Few would miss the tragic irony of this incident. Sport was among the biggest casualties of apartheid.
The "whites only" policy that was inscribed on many public facilities, including schools, toilets and sporting facilities, was responsible for holding back the talents of all South Africans. The losers included whites.
It was precisely because of this "whites only" policy that South Africa was banned from showing off its sporting talents in international competition.
But soon after South Africa became a non-racial democracy with a beautiful Constitution that affirms the rights of all South Africans, we were accepted by the international community.
Consequently, children of Hoërskool Grenswag are now able to participate in all international competitions.

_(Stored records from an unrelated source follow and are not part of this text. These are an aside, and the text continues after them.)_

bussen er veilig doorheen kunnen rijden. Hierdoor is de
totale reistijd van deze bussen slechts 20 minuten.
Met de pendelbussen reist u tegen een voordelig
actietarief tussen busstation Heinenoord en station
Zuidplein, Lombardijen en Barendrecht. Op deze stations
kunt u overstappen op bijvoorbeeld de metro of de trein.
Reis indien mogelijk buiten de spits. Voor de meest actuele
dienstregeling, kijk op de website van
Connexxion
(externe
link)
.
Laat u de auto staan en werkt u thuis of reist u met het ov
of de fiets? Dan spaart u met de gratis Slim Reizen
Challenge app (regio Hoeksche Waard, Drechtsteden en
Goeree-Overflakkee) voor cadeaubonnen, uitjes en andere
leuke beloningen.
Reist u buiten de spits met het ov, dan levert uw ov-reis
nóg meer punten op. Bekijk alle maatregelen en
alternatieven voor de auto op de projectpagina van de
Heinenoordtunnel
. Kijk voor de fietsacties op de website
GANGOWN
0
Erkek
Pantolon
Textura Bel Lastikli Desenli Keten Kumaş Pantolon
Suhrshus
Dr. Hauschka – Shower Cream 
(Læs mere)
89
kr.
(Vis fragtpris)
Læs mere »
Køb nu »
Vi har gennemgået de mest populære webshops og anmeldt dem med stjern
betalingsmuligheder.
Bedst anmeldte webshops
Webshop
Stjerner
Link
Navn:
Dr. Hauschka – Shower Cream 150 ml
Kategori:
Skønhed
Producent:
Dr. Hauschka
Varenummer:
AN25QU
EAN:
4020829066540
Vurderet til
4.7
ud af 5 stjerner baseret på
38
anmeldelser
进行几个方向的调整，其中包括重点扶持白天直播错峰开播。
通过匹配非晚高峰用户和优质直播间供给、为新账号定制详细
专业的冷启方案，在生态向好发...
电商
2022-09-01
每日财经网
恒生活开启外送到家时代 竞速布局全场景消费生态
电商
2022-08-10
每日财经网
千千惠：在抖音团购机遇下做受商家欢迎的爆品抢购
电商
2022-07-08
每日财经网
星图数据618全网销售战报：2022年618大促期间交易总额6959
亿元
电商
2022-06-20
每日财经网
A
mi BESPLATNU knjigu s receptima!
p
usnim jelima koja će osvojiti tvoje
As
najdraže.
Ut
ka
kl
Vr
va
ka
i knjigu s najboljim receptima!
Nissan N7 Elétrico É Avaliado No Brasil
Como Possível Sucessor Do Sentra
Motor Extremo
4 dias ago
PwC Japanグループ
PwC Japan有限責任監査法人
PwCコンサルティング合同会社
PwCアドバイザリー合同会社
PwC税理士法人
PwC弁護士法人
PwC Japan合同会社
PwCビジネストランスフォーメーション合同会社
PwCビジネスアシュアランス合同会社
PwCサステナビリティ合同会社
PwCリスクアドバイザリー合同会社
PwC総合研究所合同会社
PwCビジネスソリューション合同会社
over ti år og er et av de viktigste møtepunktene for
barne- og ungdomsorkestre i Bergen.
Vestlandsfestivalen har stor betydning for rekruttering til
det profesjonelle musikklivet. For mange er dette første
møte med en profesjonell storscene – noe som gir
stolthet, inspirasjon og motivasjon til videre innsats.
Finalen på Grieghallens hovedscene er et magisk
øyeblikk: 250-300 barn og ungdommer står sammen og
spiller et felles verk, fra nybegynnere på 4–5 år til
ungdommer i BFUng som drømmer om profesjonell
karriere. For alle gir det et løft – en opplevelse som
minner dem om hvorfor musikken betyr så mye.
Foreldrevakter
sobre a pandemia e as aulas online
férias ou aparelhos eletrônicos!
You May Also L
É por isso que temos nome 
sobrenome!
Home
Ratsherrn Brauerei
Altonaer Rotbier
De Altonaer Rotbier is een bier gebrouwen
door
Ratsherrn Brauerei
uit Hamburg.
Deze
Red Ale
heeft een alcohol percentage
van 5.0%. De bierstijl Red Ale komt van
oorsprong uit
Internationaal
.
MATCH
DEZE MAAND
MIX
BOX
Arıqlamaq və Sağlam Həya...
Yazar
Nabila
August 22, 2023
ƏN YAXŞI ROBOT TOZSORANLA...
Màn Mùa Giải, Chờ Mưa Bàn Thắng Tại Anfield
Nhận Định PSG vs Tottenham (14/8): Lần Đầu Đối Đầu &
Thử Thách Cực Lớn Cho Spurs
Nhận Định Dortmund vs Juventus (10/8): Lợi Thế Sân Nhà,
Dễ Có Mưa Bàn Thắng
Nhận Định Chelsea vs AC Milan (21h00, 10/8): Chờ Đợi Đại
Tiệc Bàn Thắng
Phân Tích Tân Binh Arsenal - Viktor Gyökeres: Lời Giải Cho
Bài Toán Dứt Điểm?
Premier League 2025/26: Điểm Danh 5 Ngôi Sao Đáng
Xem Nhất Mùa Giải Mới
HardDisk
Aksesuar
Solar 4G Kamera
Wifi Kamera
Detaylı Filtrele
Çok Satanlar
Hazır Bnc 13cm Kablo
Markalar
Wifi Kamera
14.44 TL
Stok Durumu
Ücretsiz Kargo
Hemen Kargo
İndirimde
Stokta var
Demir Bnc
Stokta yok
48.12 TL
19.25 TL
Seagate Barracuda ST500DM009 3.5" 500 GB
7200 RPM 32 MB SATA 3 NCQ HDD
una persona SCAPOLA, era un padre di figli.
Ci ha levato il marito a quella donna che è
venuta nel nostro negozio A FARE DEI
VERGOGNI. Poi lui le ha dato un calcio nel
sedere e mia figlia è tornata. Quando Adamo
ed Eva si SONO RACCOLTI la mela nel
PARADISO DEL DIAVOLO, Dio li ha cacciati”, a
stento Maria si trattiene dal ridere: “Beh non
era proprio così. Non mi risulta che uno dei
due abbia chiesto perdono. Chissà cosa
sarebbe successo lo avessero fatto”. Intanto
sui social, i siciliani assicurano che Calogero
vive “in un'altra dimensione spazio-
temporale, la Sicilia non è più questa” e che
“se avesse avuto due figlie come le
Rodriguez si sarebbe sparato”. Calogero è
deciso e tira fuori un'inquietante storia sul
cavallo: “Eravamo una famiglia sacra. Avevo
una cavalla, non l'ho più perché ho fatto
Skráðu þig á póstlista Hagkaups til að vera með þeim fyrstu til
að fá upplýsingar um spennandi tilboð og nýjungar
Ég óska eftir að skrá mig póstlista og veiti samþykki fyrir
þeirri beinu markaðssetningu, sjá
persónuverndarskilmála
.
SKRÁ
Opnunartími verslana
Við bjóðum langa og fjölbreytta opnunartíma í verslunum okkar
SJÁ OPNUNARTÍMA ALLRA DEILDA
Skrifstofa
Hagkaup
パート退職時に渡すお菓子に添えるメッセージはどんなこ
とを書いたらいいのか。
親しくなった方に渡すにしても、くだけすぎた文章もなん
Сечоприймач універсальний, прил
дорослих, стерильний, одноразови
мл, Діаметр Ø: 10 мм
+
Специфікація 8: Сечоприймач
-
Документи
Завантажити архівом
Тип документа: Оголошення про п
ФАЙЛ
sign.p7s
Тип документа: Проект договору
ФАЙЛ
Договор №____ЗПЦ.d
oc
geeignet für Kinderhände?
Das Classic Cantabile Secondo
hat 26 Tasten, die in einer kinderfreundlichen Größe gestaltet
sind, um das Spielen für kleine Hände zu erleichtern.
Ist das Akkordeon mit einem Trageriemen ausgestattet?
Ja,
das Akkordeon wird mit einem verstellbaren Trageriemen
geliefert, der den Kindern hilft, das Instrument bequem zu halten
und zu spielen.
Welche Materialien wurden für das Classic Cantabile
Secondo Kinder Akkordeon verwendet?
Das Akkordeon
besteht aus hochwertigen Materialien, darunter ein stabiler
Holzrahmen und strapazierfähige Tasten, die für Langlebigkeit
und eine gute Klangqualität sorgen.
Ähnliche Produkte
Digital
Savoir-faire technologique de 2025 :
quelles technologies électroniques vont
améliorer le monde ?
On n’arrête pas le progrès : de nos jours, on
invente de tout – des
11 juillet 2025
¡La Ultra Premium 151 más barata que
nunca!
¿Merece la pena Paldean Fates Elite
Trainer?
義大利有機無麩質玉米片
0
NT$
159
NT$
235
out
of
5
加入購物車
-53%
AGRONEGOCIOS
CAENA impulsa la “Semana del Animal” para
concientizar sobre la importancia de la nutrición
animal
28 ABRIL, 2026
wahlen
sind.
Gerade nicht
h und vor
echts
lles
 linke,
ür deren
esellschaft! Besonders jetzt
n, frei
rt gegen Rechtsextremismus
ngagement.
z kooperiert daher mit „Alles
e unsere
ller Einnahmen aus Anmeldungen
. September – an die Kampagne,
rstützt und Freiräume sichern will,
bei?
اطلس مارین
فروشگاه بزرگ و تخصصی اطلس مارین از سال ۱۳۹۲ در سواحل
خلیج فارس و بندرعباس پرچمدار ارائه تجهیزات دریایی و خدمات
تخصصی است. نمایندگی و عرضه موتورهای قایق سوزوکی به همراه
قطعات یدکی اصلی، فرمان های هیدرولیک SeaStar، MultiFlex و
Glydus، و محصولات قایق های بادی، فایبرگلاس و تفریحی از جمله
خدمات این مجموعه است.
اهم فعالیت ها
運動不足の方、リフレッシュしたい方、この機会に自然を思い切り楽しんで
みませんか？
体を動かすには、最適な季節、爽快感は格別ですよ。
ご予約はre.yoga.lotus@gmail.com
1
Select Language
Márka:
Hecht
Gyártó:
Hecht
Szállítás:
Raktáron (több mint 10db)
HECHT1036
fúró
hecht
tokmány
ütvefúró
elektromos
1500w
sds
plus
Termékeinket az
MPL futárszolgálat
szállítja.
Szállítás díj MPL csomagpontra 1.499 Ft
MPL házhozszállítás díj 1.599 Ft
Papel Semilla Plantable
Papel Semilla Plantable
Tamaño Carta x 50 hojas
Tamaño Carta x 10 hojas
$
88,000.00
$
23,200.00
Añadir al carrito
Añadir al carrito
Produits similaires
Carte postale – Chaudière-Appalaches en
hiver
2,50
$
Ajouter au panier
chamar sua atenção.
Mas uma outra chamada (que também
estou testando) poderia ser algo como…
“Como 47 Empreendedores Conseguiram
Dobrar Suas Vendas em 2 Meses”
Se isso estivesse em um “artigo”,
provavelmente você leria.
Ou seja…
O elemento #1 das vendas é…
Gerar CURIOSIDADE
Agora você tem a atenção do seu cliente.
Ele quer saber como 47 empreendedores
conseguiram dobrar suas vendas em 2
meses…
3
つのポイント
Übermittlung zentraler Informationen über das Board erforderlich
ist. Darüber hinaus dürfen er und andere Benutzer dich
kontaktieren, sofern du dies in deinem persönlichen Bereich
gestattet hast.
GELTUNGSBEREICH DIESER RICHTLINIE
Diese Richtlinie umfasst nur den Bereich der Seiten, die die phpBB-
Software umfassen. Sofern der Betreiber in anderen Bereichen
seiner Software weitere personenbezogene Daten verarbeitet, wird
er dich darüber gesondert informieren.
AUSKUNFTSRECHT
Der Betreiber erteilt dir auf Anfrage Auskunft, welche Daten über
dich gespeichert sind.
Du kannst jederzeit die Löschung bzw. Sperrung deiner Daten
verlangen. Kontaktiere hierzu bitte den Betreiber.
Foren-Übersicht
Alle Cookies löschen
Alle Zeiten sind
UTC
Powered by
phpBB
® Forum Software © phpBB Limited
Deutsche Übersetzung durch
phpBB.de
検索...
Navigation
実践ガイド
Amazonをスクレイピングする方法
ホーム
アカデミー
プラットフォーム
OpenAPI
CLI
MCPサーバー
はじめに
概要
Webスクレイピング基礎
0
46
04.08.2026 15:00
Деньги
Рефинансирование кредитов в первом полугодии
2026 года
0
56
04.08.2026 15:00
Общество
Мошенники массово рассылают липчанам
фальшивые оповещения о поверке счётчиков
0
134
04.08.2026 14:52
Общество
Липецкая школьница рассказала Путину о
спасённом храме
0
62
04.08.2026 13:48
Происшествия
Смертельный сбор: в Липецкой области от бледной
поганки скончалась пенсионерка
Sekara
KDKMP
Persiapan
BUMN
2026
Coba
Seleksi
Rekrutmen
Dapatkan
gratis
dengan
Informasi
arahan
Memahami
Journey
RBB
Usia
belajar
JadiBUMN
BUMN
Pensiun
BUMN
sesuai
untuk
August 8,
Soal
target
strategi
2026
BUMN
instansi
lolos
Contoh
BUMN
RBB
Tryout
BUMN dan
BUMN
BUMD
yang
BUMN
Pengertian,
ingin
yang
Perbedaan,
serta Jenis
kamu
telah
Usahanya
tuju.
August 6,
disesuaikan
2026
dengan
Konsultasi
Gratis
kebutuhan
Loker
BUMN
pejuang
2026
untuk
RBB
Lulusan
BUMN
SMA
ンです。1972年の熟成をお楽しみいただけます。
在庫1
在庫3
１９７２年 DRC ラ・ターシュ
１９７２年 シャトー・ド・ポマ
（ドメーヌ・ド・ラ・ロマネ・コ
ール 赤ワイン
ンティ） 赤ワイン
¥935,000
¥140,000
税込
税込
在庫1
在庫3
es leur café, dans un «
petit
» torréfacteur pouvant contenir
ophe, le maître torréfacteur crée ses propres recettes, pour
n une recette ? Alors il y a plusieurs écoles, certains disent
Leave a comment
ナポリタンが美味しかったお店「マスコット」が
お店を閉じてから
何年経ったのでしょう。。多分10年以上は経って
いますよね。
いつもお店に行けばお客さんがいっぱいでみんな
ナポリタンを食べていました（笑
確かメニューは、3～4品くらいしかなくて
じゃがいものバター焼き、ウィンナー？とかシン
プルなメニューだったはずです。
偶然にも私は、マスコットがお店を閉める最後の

They have the possibility to become global stars. Once South Africa was liberated from apartheid and readmitted to the international community, sport was liberated too. It became the key symbol of reconciliation.
Who will forget President Nelson Mandela's role in promoting the image of rugby, and in turn, using it as a tool of reconciliation?.
It would not be surprising that Koen, like many other white people, regard Mandela as a darling and father of the nation.
But how is it that a section of the white community cynically hold Mandela in high regard, yet openly spit on the values of non-racialism that he stands for and are enshrined in the Constitution?
What is also tragic about the Modise incident is that it happened at a school, an institution whose public duty is to mould a new citizen free of racial prejudices.
Clearly, the struggle against racism continues.